Papa, panggilan kesayangan saya kepadanya. Papa saya seorang yang
suka bicara. Banyak bicara akan pengalaman dari zaman ‘bahela’ (= dulu)
sampai sekarang ini. Topik favoritnya adalah proyek di Dinas Pekerjaan
Umum (PU) Provinsi SULUT. Maklum, papa seorang pekerja di dinas
tersebut. Tapi, sekarang papa sudah ‘cabut’ dari pekerjaan favoritnya
karena faktor umur.
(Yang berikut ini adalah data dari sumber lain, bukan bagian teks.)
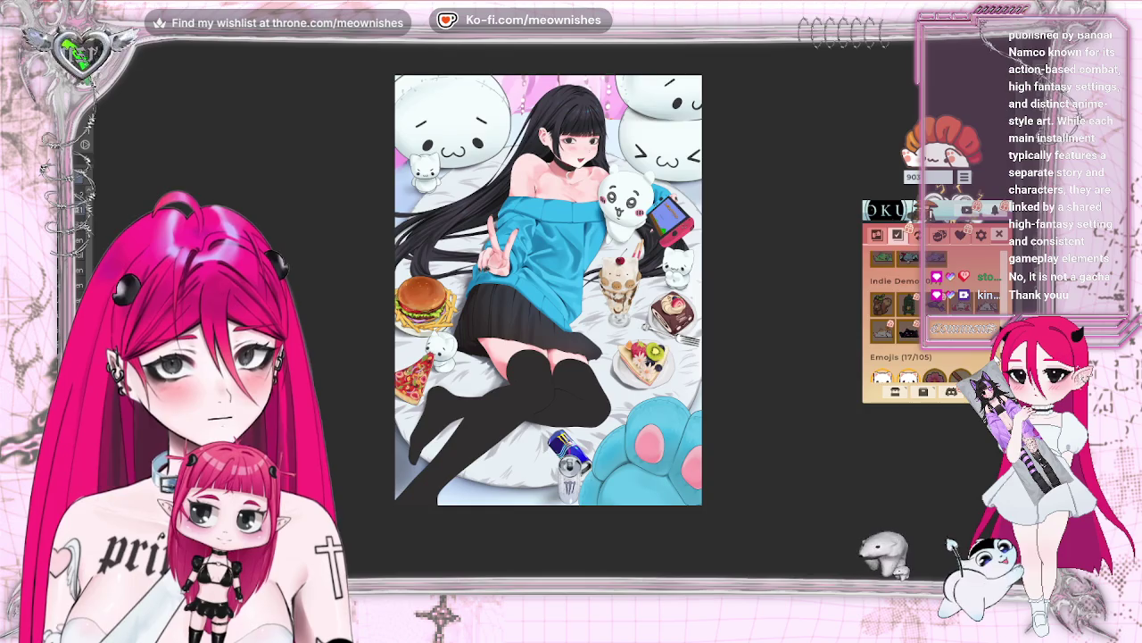
pyautogui.scroll(-2, 1011, 282)
pyautogui.scroll(-2, 1012, 281)
pyautogui.scroll(-2, 1011, 281)
pyautogui.scroll(-2, 1011, 281)
pyautogui.scroll(10, 1011, 281)
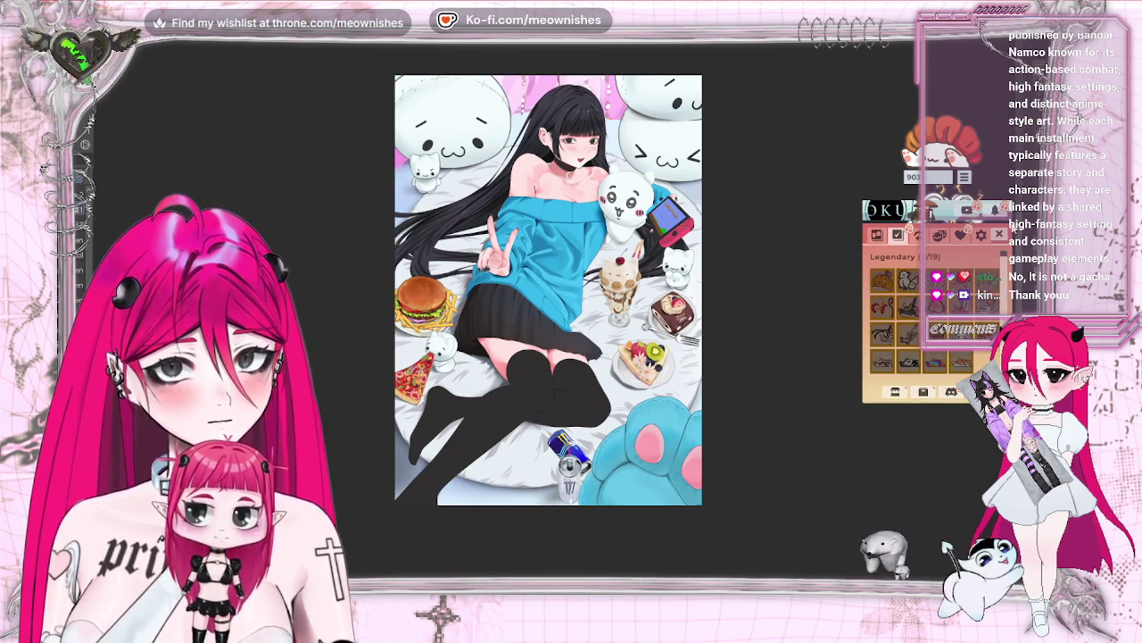
pyautogui.click(877, 243)
pyautogui.click(880, 303)
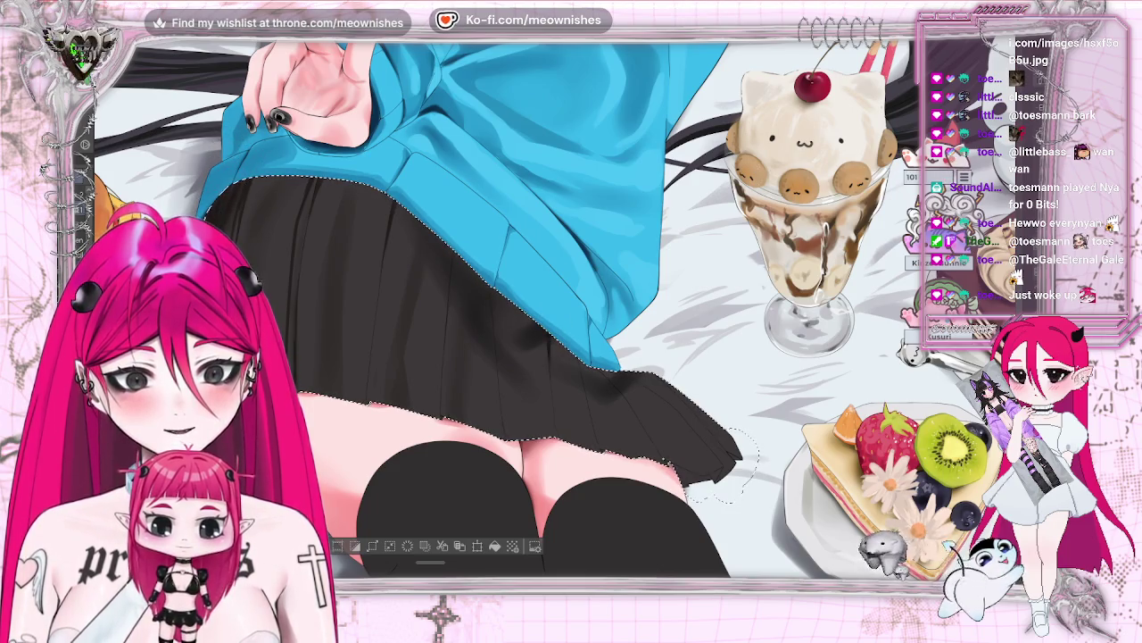
pyautogui.press('ctrl+0')
pyautogui.press('ctrl+0')
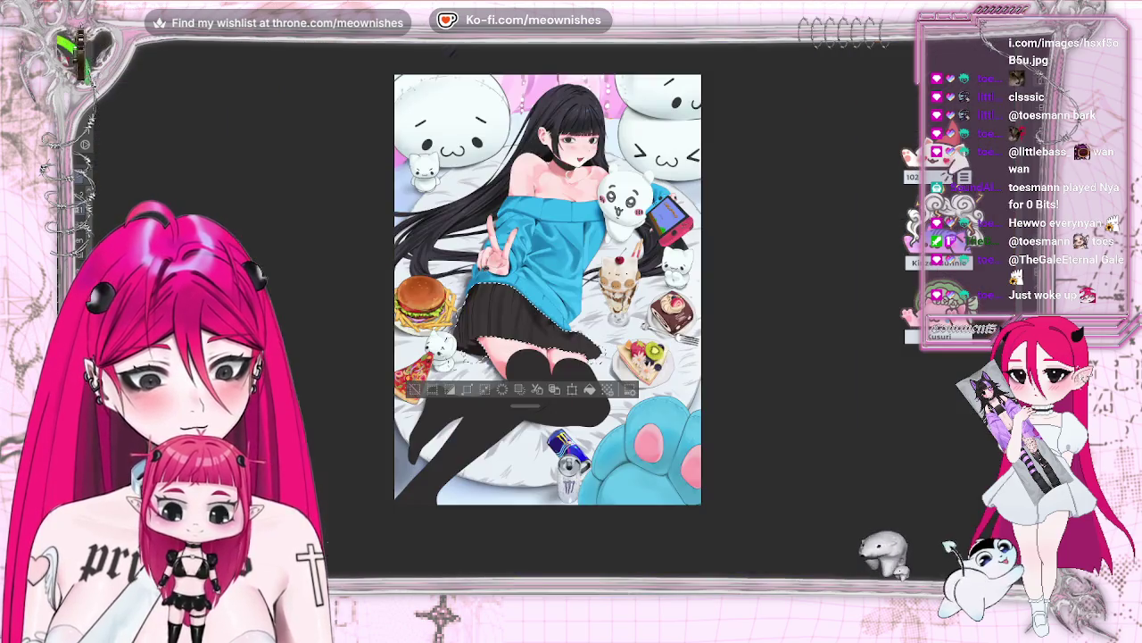
pyautogui.press('ctrl+plus')
pyautogui.press('ctrl+plus')
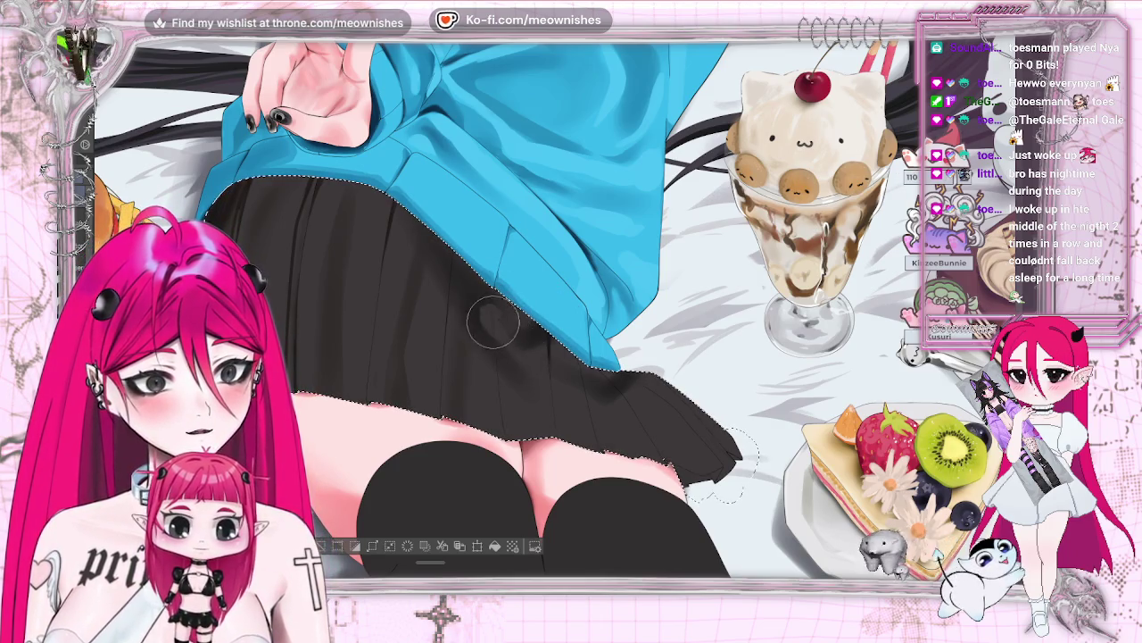
pyautogui.press('h')
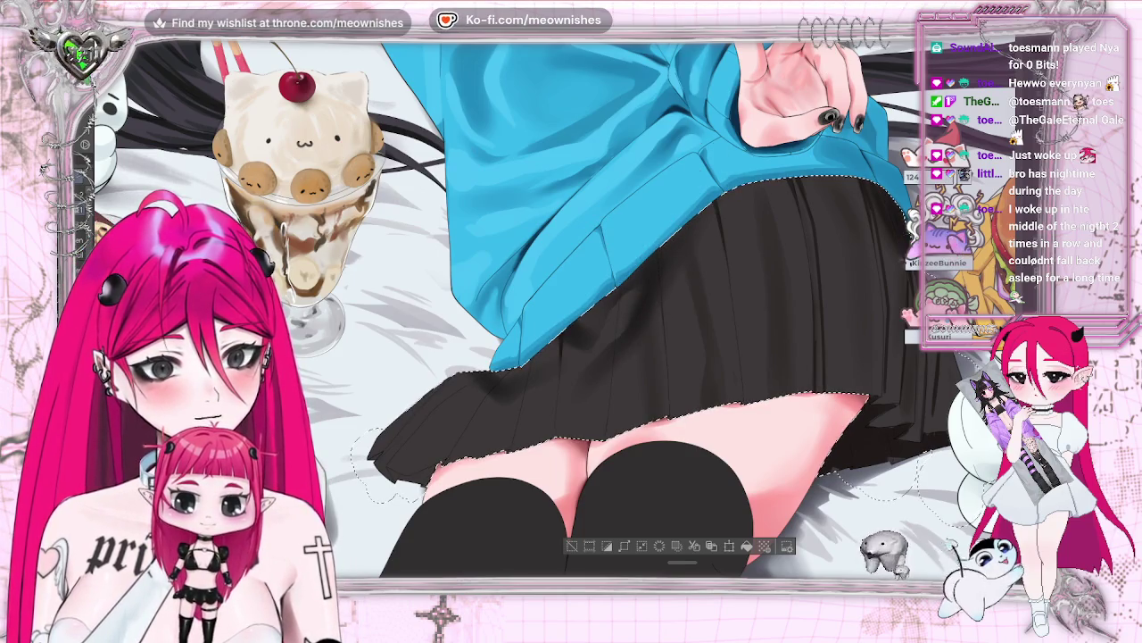
pyautogui.press('h')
Meskipun sudah disingkirkan dari proyek yang
bergengsi di SULUT tapi Tuhan tidak menutup ‘jalan’ baginya.
Ada ucapan Yesus dalam kitab Injil Yohanes 14:6 “Akulah JALAN dan
kebenaran dan hidup. Tidak ada seorangpun yang datang kepada Bapa kalau
tidak melalui Aku”. Dalam penegasan ini Yesus bukan hanya menyatakan
diri sebagai penunjuk jalan, melainkan sebagai jalan itu sendiri. Di
sini tidak dikatakan bahwa Yesus adalah jalan pintas atau jalan tembus.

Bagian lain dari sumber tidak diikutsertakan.